Adjusting for the fact that the image is tilted slightly, I created a rectangle the width of the distance from the grey building's corner to the new upper corner of the brickwork where it meets the roof truss. I then rotated that rectangle so that it's length is parallel with the grey building's edge in image 2. Again, assuming the grey building is plumb, then the new brickwork on the outer corner of your garage should also be parallel to the length of that rectangle. It is not.

In my opinion, based only on the images you provided, it appears the brickwork is completely out of plumb at both edges. To put it differently, the contractor built a parallelogram, and an imperfect one at that.

So I could not help but wonder if that contractor rebuilt the corner by aligning the brickwork with an existing footing/foundation/pad below and the intersection of the roof truss and framing above (which may not have been plumb to begin with) or if he laid a new base for the corner and mistakenly set it a couple inches too far to the left and out of plumb with the framing above. 

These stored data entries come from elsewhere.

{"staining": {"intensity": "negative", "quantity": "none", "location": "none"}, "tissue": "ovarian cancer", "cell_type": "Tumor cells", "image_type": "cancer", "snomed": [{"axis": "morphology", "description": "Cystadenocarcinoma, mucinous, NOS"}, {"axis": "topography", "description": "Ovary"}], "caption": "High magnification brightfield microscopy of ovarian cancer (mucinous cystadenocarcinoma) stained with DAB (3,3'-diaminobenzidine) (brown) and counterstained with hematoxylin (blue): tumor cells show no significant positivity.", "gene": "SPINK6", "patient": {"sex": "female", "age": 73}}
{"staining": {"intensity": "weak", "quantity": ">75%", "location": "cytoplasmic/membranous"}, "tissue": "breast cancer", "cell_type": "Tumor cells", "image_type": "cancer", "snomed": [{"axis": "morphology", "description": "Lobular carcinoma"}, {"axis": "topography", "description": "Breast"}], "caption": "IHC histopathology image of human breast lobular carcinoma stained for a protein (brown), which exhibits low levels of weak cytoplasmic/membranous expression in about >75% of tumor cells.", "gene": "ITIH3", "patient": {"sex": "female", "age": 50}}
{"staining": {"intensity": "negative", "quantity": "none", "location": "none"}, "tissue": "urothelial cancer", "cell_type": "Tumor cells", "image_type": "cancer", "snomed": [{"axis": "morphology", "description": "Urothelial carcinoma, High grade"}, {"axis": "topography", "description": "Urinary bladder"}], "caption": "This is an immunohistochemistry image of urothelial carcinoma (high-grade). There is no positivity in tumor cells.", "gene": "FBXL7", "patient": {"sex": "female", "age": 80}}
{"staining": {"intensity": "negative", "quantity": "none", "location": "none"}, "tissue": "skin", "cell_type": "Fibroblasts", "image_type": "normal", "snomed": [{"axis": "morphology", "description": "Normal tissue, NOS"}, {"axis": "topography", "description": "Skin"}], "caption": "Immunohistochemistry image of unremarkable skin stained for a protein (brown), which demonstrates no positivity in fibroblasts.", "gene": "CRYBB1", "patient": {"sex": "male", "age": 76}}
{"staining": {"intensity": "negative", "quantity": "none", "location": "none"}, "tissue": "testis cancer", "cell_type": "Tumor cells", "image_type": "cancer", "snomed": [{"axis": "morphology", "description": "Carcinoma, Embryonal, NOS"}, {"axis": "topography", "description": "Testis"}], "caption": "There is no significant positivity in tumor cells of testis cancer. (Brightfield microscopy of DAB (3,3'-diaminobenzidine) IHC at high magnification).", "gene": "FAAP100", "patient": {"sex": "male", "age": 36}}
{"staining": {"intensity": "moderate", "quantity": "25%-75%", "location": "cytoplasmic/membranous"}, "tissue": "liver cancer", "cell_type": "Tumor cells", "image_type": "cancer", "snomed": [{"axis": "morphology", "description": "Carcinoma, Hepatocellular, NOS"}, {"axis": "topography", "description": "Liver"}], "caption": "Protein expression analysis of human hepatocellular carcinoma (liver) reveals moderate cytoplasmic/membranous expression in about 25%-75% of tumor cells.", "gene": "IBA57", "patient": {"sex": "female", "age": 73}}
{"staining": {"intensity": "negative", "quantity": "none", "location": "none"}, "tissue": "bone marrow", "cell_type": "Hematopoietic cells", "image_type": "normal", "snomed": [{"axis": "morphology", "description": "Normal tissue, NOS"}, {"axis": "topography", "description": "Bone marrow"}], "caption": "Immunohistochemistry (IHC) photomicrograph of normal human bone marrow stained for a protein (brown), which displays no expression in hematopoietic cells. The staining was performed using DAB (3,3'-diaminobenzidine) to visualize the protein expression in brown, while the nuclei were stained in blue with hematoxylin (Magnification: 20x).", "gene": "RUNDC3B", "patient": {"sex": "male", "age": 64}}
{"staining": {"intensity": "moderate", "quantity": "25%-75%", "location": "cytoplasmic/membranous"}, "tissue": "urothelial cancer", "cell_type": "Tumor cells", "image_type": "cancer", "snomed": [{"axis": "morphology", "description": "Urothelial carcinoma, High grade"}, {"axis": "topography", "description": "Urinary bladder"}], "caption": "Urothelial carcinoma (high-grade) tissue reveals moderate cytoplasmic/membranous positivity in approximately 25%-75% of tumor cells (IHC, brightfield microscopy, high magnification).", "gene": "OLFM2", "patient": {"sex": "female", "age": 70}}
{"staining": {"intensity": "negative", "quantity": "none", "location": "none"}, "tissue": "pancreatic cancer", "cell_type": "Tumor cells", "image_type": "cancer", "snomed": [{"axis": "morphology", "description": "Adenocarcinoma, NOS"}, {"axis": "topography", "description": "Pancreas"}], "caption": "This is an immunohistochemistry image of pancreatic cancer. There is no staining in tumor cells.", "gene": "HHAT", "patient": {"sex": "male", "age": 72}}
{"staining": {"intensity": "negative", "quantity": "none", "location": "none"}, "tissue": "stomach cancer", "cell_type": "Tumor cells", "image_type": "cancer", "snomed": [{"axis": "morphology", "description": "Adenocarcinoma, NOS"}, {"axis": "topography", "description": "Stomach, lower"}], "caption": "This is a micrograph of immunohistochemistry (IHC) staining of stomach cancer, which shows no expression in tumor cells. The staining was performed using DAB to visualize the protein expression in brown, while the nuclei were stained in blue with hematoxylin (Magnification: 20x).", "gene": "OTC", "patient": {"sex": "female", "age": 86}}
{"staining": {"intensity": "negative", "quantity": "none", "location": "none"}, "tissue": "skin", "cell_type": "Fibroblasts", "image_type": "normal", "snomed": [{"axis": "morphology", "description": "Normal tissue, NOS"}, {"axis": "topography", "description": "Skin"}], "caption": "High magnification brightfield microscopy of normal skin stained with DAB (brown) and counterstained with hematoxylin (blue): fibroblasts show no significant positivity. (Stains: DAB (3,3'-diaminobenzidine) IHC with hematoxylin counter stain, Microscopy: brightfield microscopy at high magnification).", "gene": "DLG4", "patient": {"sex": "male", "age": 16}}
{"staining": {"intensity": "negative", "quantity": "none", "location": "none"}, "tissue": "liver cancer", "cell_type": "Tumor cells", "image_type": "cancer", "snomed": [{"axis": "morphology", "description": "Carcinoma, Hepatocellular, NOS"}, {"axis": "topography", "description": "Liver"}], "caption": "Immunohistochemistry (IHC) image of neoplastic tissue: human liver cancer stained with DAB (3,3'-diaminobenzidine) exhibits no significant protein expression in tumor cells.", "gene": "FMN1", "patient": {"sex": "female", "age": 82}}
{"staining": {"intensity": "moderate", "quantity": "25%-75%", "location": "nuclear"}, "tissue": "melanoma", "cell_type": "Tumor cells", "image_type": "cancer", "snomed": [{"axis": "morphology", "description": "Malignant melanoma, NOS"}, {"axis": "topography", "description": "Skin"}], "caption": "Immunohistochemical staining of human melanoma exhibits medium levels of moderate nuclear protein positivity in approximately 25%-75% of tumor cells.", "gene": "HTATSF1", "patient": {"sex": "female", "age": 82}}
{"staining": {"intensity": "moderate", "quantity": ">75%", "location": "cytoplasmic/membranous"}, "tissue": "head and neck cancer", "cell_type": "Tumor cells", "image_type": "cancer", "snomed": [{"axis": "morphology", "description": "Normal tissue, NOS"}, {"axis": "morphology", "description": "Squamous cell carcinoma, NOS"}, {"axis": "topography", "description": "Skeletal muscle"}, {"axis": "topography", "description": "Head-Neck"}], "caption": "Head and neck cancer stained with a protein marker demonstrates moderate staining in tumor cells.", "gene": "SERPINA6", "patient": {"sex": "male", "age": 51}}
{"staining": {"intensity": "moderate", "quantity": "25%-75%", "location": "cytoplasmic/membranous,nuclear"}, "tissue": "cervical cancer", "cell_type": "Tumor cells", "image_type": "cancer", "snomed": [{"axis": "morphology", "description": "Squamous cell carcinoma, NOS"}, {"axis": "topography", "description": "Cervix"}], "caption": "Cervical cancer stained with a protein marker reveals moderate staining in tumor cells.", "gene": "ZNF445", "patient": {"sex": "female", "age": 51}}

In any case, if I were in your shoes I would politely ask the contractor to redo the work. Even if, by design, he was stuck with an out of plumb left corner (i.e. if the garage corner wasn't plumb to begin with), there's no reason that he could not adjust the right side as he laid his rows to be plumb for the door opening.


----------



## tony.g (Apr 15, 2012)

Why did the pier have to be re-built in the first place? Is your driving as bad as his workmanship?:laughing:


----------



## stevekem (Aug 15, 2012)

LOL... It was damaged when I bought the house.... Yes, the camera may have been tilted slightly when I took the picture, but after putting an 8' level against it, it was out by about 1 1/2" inches at the top.

I met with the owner again and he agreed it was out of plumb and torn down half of the pier and is supposed to rebuild it on Monday.

He is saying the reason why the bricks appear to be sagging on the corner is because the entire garage as a whole is slightly off level, but when they laid the new bricks, they HAD to lay them level. After some thinking and going over it in person, I call BS that he had to lay them like that. I think he could have kept them off level slightly to follow the mortar joints so they line up.

When he returns on Monday I am telling him to knock down the rest of the wall and rebuild it right. There were some other areas of garage that his workers laid the bricks crooked as well and he agreed to redo those, so we will see.






tony.g said:


> Why did the pier have to be re-built in the first place? Is your driving as bad as his workmanship?:laughing:


----------



## jkeuning (Oct 28, 2011)

stevekem said:


> ...I have a feeling we'll end up in court.
> 
> ...


This was a disaster from the start, huh?

http://www.diychatroom.com/f105/mason-adding-sand-lime-mortar-premix-160887/


----------



## Davejss (May 14, 2012)

Hard to say from rhe pictures but that work looks pretty sloppy.


----------